◆ **本文抜粋**:
人狼における「初心者への配慮をもたないガチ勢」問題

人狼、楽しいです

ここのところ人狼ゲームにハマり*1、月1回ほどのペースで各所人狼会に顔出しさせてもらっています。

私はお酒を飲むのも好きなので、ゲーム後の二次会などにもよく参加させていただいているのですが、どこの会に行っても必ずと言っていいほど話題になるのが「初心者への配慮をもたないガチ勢*2問題」です。


人狼はチームで協力して遊ぶチームプレイゲームなので、個人がどんなに有効な攻略パターンを練っても、必ずしもそれが最善手になるとは限らないゲームなんですよね。どんなに事前に「オレが考えた最強の攻略法」を編み出しておいたとしても、それは他のプレイヤーがある程度想定内の「有効手」「定石」を打ってくれることを前提としており、それに沿わない展開になった場合、攻略法はあっけなく崩れ去ってしまう。それが、人狼というゲームがもつ性質なのです。

中級以上のプレイヤー同士であれば、ある程度の「定石」が共通の前提としてあるので比較的短時間で同じ結論に辿り着き、「定石」どおりの展開になりやすいのですが、「定石」を知らない初心者の場合、「初心者がよかれと思ってとった行動が、逆に自陣営に対して不利に働いてしまう」という問題が発生してしまいます*3


人狼界隈では、このことは大きな問題としてすでに認知されており、多くの人狼会で主催者側が初心者向けの配慮として様々な工夫を凝らしてくれているのですが、まれに現れる「初心者への配慮をもたないガチ勢」の存在が、多くの人狼会共通の悩みのタネとなっているようです。


「初心者への配慮をもたないガチ勢問題」とは

「初心者への配慮をもたないガチ勢」の問題としてよく聞くのが、ガチ勢本人は「最善手」…多くの場合、それは『定石』を前提としており、『定石』どおりのゲーム展開が行われた場合、それは確かに論理的に正しい…を打ったにも関わらず、経験が浅い初心者の不確定行動によって『定石』が崩れ、結果的に自陣営が負けてしまった際の、ガチ勢の態度の悪さです。

◆ **作成内容**:
本文抜粋の「人狼はチームで協力して」で始まる段落を、主要な事実を残して箇条書きで簡潔にまとめる。 リストは本文抜粋とは別の資料である。

◆ **提供資料**:
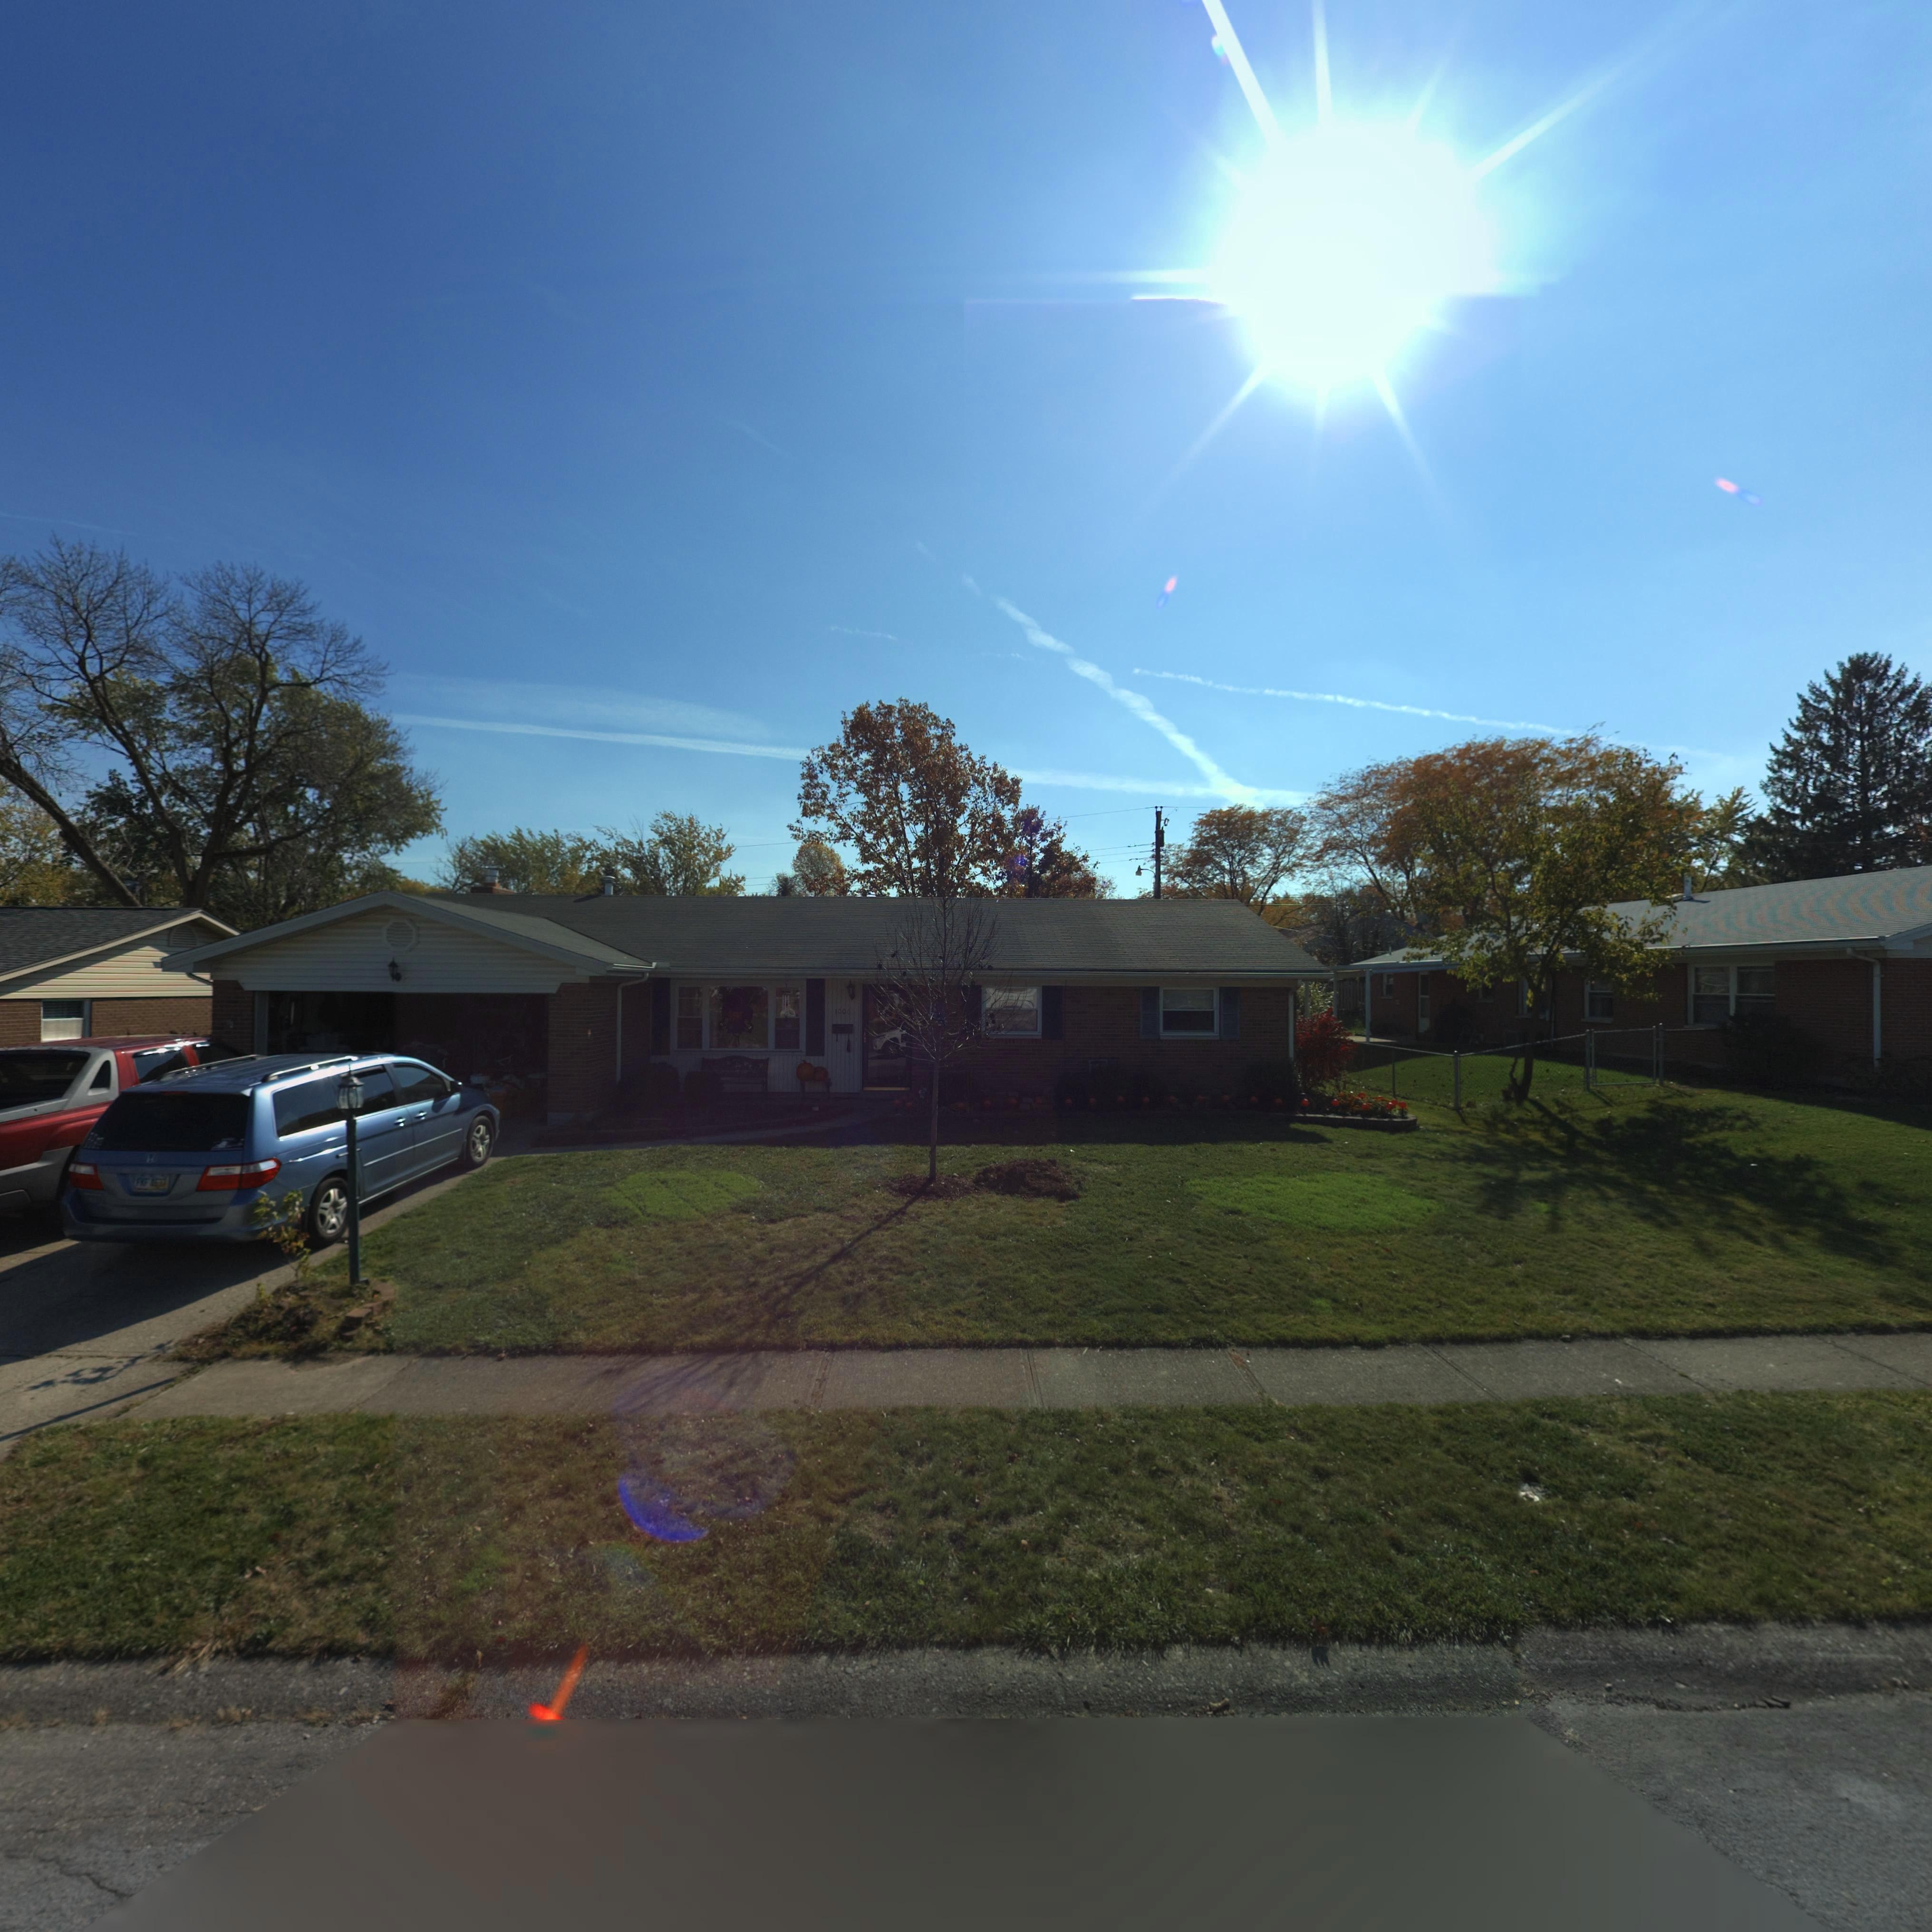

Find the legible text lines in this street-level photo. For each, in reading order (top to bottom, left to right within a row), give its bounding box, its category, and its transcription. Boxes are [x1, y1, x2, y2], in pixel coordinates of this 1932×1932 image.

[834, 1007, 851, 1015] StreetNumber: 100*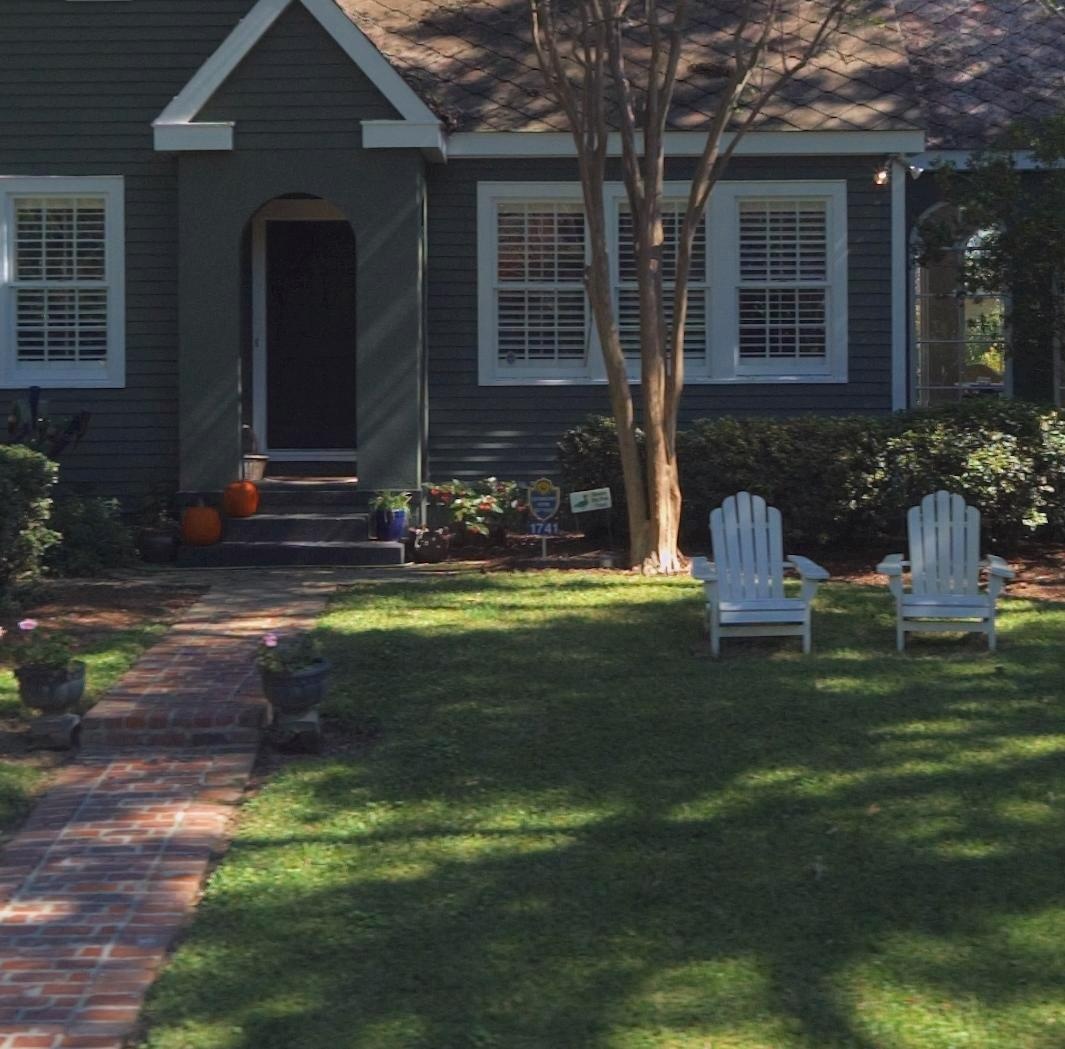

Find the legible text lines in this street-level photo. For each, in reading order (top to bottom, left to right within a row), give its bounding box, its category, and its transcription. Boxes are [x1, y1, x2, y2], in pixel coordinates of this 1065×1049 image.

[529, 521, 560, 536] StreetNumber: 1741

◆ **回答**:
- 人狼はチームで協力するゲームなので、個人が練った有効な攻略パターンが最善手になるとは限らない。
- 事前に編み出した「最強の攻略法」も、他のプレイヤーが想定内の「有効手」「定石」を打つことを前提としている。
- 展開がそれに沿わないと、攻略法はあっけなく崩れる。
- これが人狼というゲームの性質である。